Dharma is that practice which leads to the ultimate, the Gita asserts. “That which is the source of the life-steams of all beings. That by which the world is permeated, by Worshiping That with his actions man attains to the ultimate fulfilment. 

(Verse 46, Chapter 18)

The flow of knowledge occurs when consciousness contacts consciousness. When we pay more importance to the mechanical aspect of life, the soulful aspect of our being takes a back seat.

When soulful living happens, reverence sprouts and blossoms, paving the way for love and compassion. The presence of a guru in one’s life to learn about life and celebrate it is always recognized and appreciated in Hindu traditions. It is the guidance, instruction, and inspiration from the guru on the path of spiritual evolution that is helpful in attaining clarity of vision.

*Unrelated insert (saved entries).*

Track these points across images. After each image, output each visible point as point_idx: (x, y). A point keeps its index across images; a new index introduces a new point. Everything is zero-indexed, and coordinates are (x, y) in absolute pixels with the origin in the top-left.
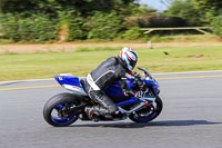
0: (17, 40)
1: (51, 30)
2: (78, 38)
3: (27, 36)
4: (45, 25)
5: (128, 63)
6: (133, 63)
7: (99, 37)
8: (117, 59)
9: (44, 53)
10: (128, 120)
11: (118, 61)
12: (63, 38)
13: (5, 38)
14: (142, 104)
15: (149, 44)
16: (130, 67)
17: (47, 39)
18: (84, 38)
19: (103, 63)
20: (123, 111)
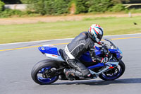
0: (43, 14)
1: (65, 7)
2: (82, 12)
3: (50, 11)
4: (61, 4)
5: (96, 36)
6: (100, 36)
7: (96, 11)
8: (87, 34)
9: (62, 22)
10: (98, 79)
11: (88, 35)
12: (72, 12)
13: (36, 13)
14: (108, 67)
15: (129, 14)
16: (98, 40)
17: (62, 13)
18: (86, 12)
19: (76, 37)
20: (93, 73)
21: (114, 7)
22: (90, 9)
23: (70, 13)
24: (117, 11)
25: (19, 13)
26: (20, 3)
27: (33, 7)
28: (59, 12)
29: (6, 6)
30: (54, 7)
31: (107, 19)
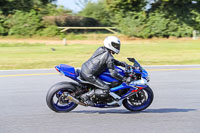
15: (64, 41)
21: (46, 30)
22: (11, 31)
24: (49, 36)
31: (32, 45)
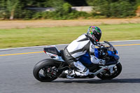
23: (135, 15)
25: (85, 15)
26: (87, 5)
27: (98, 9)
28: (125, 14)
29: (73, 8)
30: (120, 9)
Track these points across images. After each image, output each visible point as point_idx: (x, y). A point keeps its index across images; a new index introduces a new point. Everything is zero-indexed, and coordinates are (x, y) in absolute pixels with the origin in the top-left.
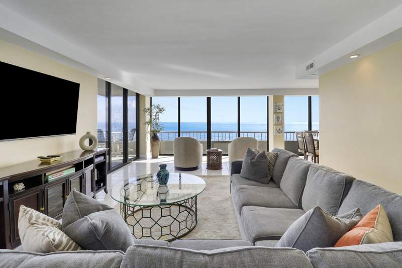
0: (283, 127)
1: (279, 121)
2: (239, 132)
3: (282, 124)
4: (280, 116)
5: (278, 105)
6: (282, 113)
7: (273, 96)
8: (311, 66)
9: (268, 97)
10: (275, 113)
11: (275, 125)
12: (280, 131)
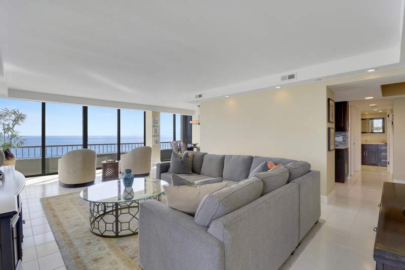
0: (159, 138)
1: (156, 134)
2: (119, 144)
3: (158, 136)
4: (157, 128)
5: (156, 119)
6: (159, 127)
7: (151, 112)
8: (200, 96)
9: (145, 112)
10: (154, 126)
11: (153, 136)
12: (157, 142)
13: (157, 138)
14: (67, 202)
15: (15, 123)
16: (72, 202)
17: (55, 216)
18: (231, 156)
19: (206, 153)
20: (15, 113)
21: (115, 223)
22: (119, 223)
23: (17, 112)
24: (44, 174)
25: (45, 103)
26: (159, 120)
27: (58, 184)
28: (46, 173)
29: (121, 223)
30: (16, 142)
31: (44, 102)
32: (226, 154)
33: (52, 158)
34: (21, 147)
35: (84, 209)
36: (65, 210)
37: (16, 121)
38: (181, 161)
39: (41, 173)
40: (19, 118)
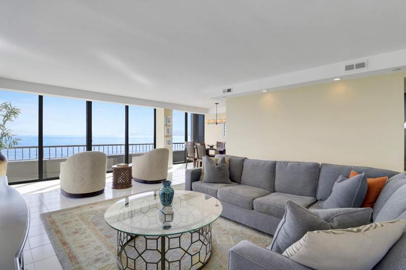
0: (172, 139)
1: (169, 134)
2: (127, 145)
3: (171, 136)
4: (170, 128)
5: (168, 118)
6: (171, 126)
7: (163, 109)
8: (229, 90)
9: (155, 110)
10: (166, 125)
11: (166, 136)
12: (169, 143)
13: (169, 139)
14: (77, 220)
15: (6, 118)
16: (83, 219)
17: (64, 244)
18: (286, 163)
19: (246, 158)
20: (6, 107)
21: (160, 264)
22: (166, 262)
23: (9, 106)
24: (41, 179)
25: (42, 96)
26: (172, 118)
27: (60, 192)
28: (44, 178)
29: (169, 262)
30: (8, 143)
31: (41, 94)
32: (278, 161)
33: (51, 161)
34: (13, 148)
35: (101, 230)
36: (75, 233)
37: (7, 117)
38: (218, 168)
39: (38, 179)
40: (12, 113)
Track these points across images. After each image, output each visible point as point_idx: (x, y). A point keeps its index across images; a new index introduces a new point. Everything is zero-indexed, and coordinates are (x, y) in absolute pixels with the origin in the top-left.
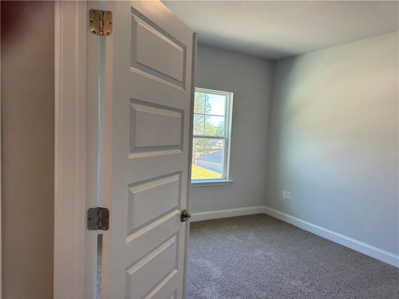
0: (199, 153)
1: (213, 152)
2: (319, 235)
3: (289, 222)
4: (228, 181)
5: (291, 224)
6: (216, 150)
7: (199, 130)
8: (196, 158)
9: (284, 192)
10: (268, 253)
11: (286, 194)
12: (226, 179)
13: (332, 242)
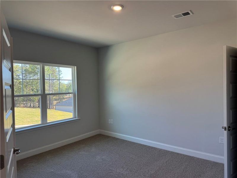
0: (56, 102)
1: (65, 100)
2: (129, 141)
3: (113, 136)
4: (77, 119)
5: (115, 137)
6: (67, 98)
7: (54, 87)
8: (54, 105)
9: (110, 120)
10: (103, 157)
11: (111, 121)
12: (76, 118)
13: (135, 143)
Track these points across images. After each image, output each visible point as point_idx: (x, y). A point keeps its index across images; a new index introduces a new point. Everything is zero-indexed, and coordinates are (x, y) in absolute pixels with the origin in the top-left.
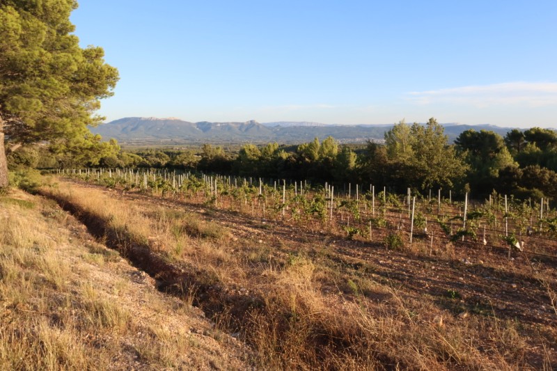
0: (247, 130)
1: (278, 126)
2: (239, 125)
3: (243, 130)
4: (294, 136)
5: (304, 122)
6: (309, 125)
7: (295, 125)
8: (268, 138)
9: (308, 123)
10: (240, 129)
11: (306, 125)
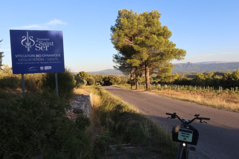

My guru, Swami Ishwarananda Giri, has expressed it beautifully in the book ‘Seven Days in Samvit’: “God becomes the Guru when you seek Light and surrender to His Grace. Human birth is an invitation for enlightenment. Harken to this call.”

When we read the sayings of our great masters, we open our mind to their inspiration. Their compassion has the power to lift our level of consciousness. Pray intensely: “Lead me from darkness to light!”